I finally got a job two years ago. It started off as part time, three to four days a week depending on shift availability. That kind of made it worse as I now had an income, I had a wage to spend. My friends were now long gone, reduced to sporadic texts and learning of their life through social media. So it continued. Six months later I was given a full time contract which I thought might help. I now had a job so was making plans - I was going to go on holiday, I was going to move out, I was going to lose weight, I was going to be better. I thought that I'd slip in to a normal routine, of working and sleeping. I wouldn't have time to bet as I wouldn't have time to research anything. That didn't work out. It just continued. And now I was earning a proper wage, so the amounts increased.

I would try to stop but I knew just stopping wouldn't work. That it is an addiction and the best route was to wean off. So I started paper betting. I wouldn't bet with money, just on paper. I would keep a running track of it so it was all there, figures and facts of how I was doing. Problem is I was doing well. I found myself winning more and more so I'd return to proper money, where I'd lose, chase and lose. I've joined online gambling communities where I've made online friends and spent a lot of time posting, which hasn't helped as I just end up getting sucked back in. I went on holiday for two weeks this year and stopped for that time, but as soon as I was back I started up again. I stopped again for two weeks in October but, again, that didn't last. I never admitted the extent of my problem to anyone. I'd lie about wins and never mention losses. I started seeing a girl 7 months ago and finally told her about it all, I know she doesn't completely understand the feelings of it but she's supportive.

I don't know how much I've lost over the last 10 years. I'm not even going to try and pretend it's not much, or it's just a little bit. But I'm going to stop. I've decided that I'm stronger than this. Yes, I've had a few false starts (I swore I'd stop almost every second day in November) but on the 30th November I placed my last bet. It's been a struggle so far, I thought it would get easier. I thought that after a while it'd become easy to ignore. I thought I could maybe do some paper betting, just to pass the time. But this weekend looking at my bets would have been a good weekend. A weekend good enough that I know would keep me going for months, that would feed my addiction for months as I could look back on it and go "yeah, but...". I know I'm going to have to stop paper betting too, it's not working. It's so easy to ignore the losses and focus on the wins, despite the first far outweighing the second.

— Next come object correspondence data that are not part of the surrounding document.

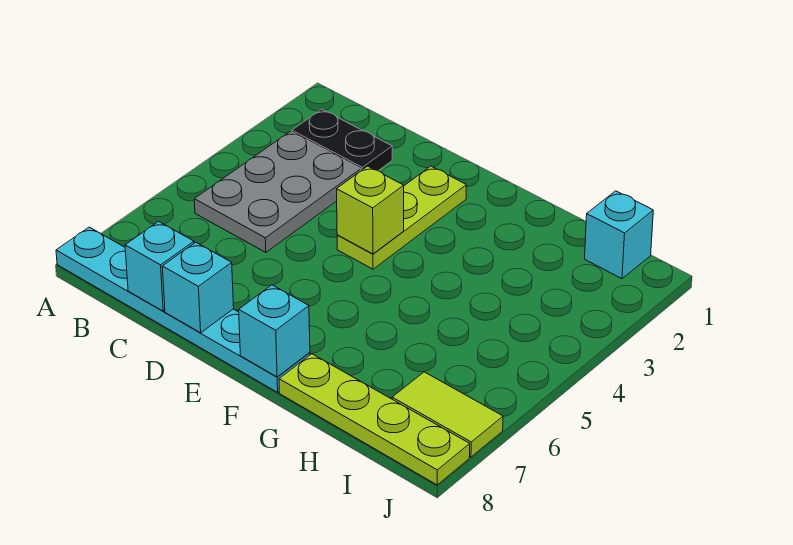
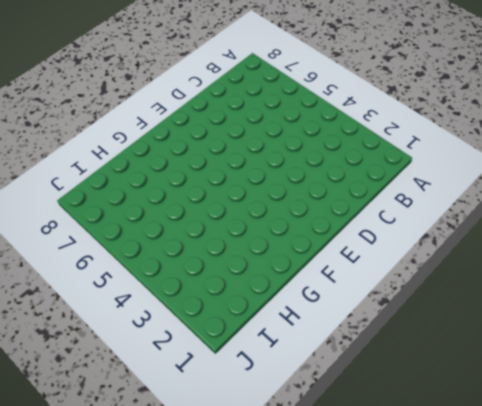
none -> cyan plate A8:F8 level 1
none -> black plate B2:C2 level 1

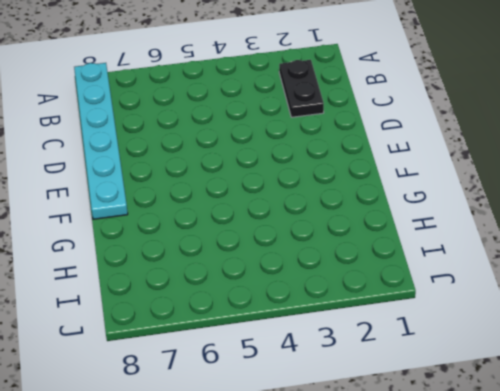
none -> grey plate B3:C5 level 1
none -> lime plate E2:E4 level 1

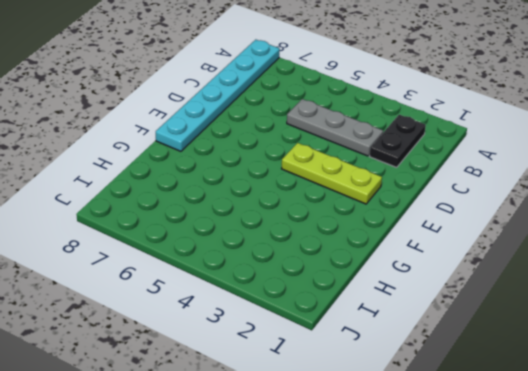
grey plate C3:C5 level 1 -> grey plate B3:C5 level 1
none -> lime plate G8:J8 level 1
none -> cyan brick I1 level 1

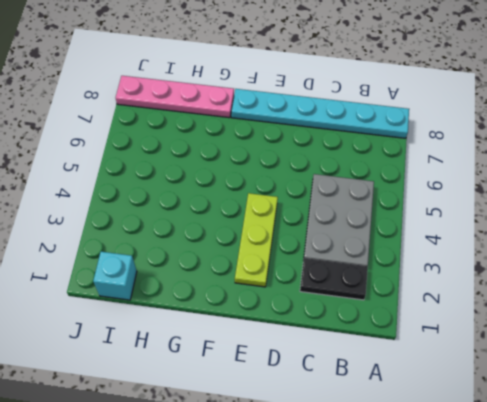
pink plate G8:J8 level 1 -> lime plate G8:J8 level 1
none -> lime tile I7:J7 level 1
none -> cyan brick C8 level 2

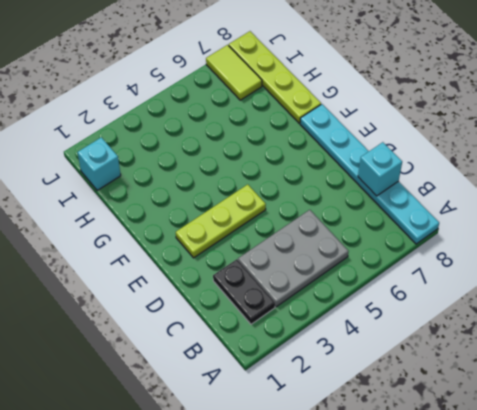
none -> cyan brick D8 level 2
none -> lime brick E4 level 2

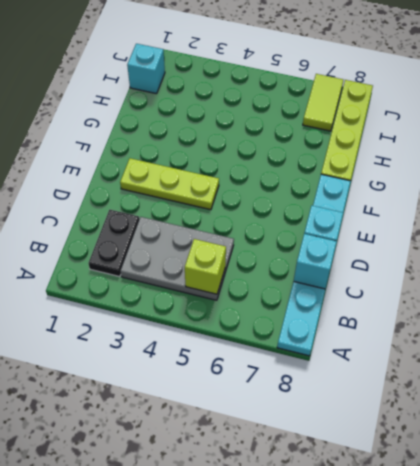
lime brick B5 level 2 -> lime brick E4 level 2
none -> cyan brick F8 level 2

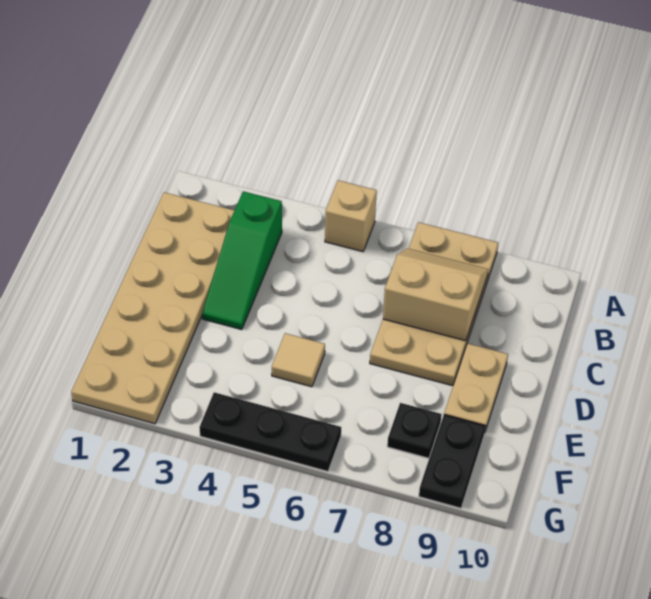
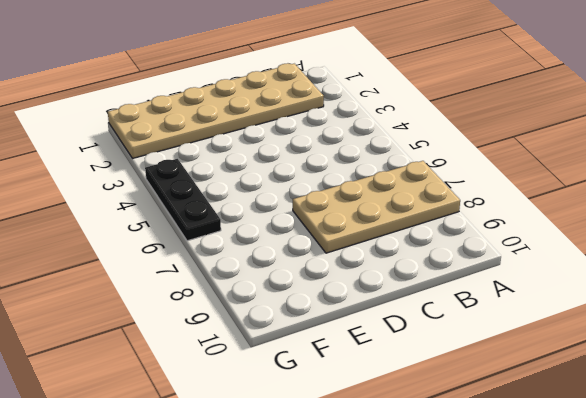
none -> tan brick A5 level 1
none -> green slope B3:D3 level 1 top B

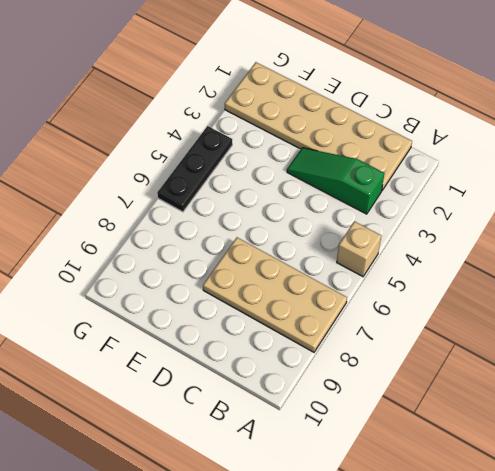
none -> tan plate D9:E9 level 1
none -> tan tile E5 level 1

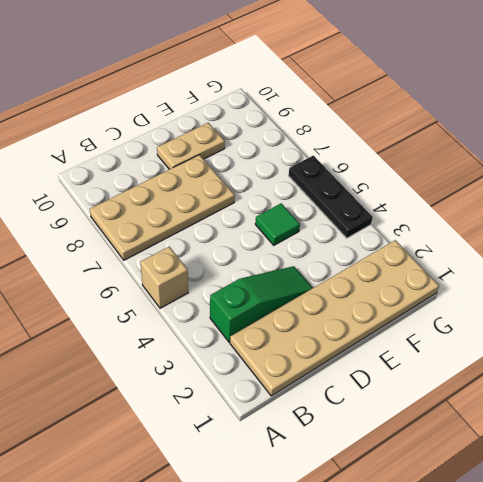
green tile E5 level 1 -> tan tile E5 level 1
none -> black plate F8 level 1
none -> black plate F9:G9 level 1

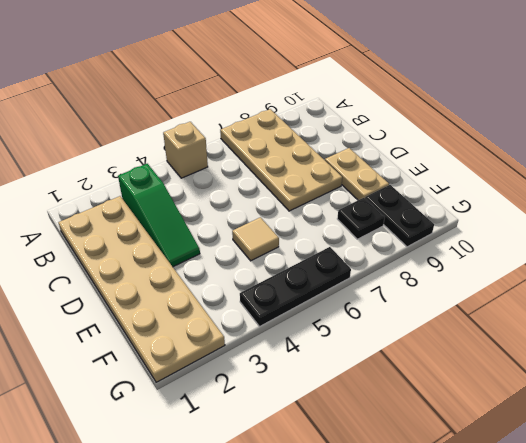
none -> tan slope B7:C8 level 2 top C

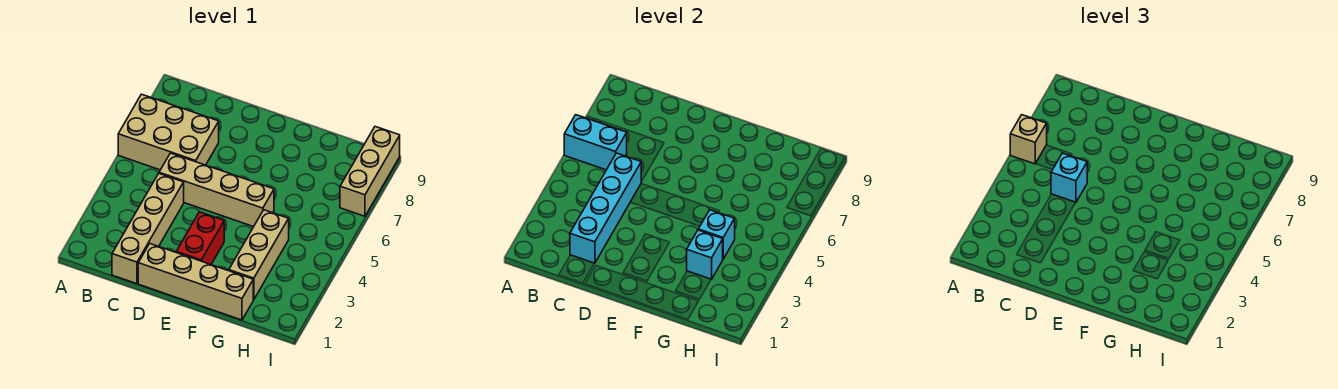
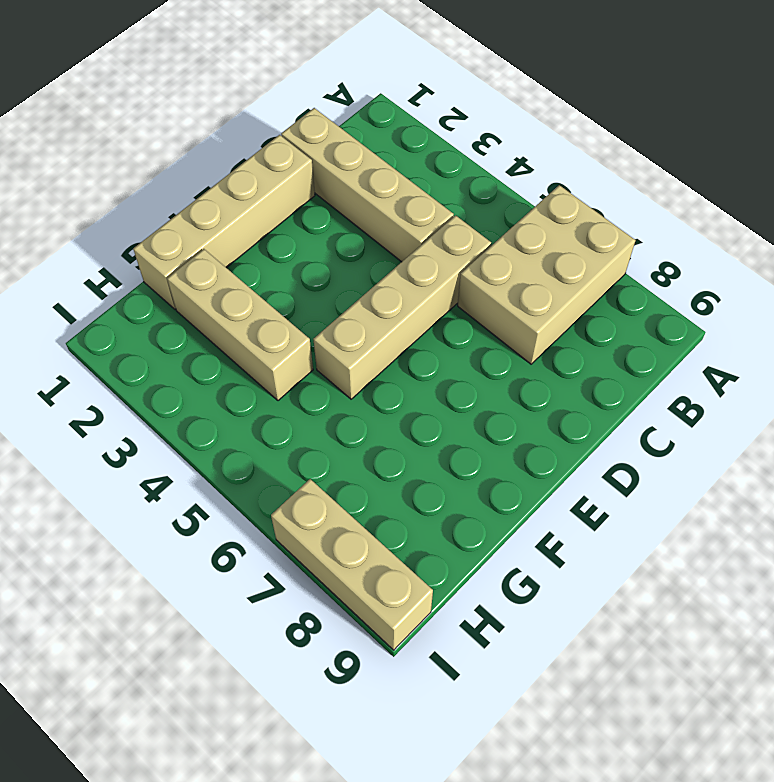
none -> red brick E2:E3 level 1
none -> cyan brick A6:B6 level 2
none -> cyan brick C2:C5 level 2

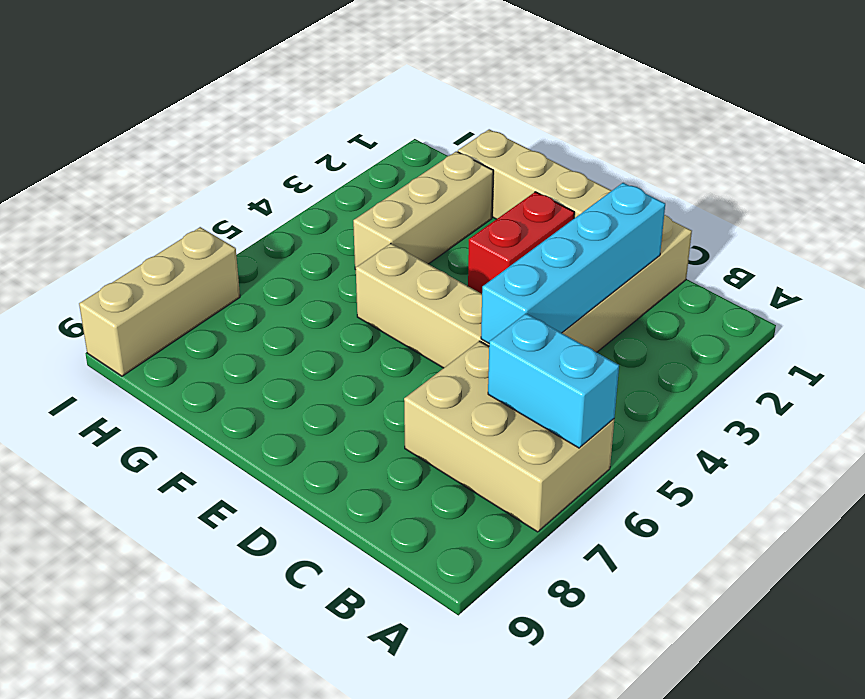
none -> cyan brick G3 level 2
none -> cyan brick G4 level 2
none -> tan brick A6 level 3

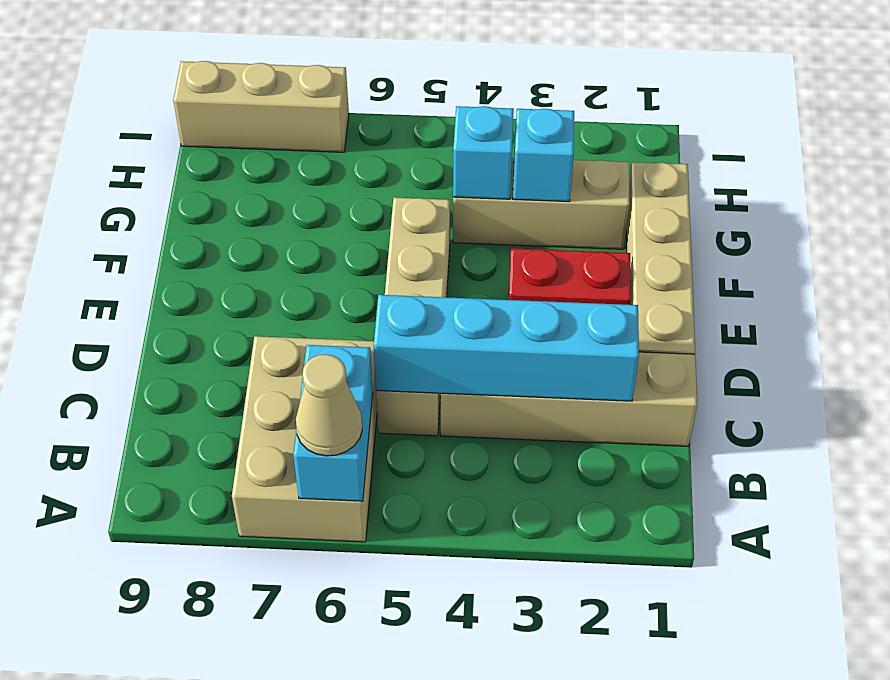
tan cone A6 level 3 -> tan brick A6 level 3
none -> cyan brick C5 level 3

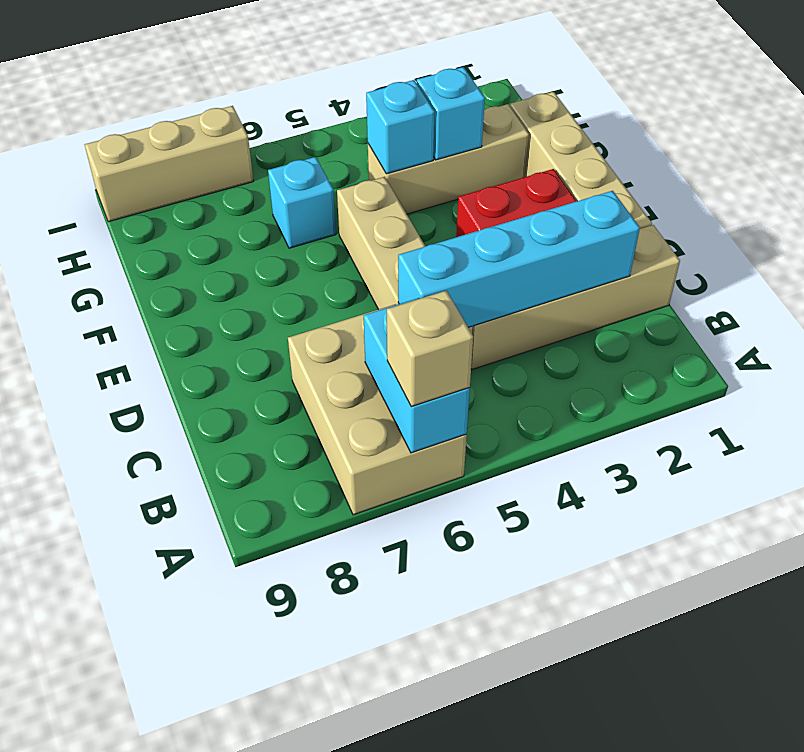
cyan brick G6 level 1 -> cyan brick C5 level 3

So this is me. It's been 22 days since I last gambled. There have been days where I've become incredibly frustrated and angry that I couldn't get a bet on but I have shut down all my accounts.

BigDave

Hello.

You cannot control something that is out of control unless you stop it completely.

I cannot speak for you as I don't know your story entirely but it does sound similar to parts of mine. There was nothing that I tried to do, in order to stop gambling, that worked until I started attending GA meetings. Seems to me that nothing is working for you either.

Addictive behaviour is emotionally damaging. You mentioned that you haven't had a bet for 22 days and, although you haven't lost any money, do you really think that 'paper betting' is not betting? The act of gambling is just as mentally corrosive and in no way a start to anyone's recovery from gambling addiction.

At GA meetings I found people who truly understand me, they know my life-struggle, they know what I have been through and still go through on a daily basis. Everyone in GA 'speaks the same language'.

In your first paragraph you mentioned that you never wanted to attend GA meetings, by posting on here does that mean you will be?

If the answer is no, then all I would say is THE DOORS ARE ALWAYS OPEN!

You have nothing to lose. Consider this, GA offers a tried and tested way for the compulsive gambler to stop gambling. By rejecting/dismissing this opportunity to stop for good does that not show you how far under the control of this addiction you really are.

I thought I could 'do it' on my own and it took me 25 years before I reached out for help and found GA.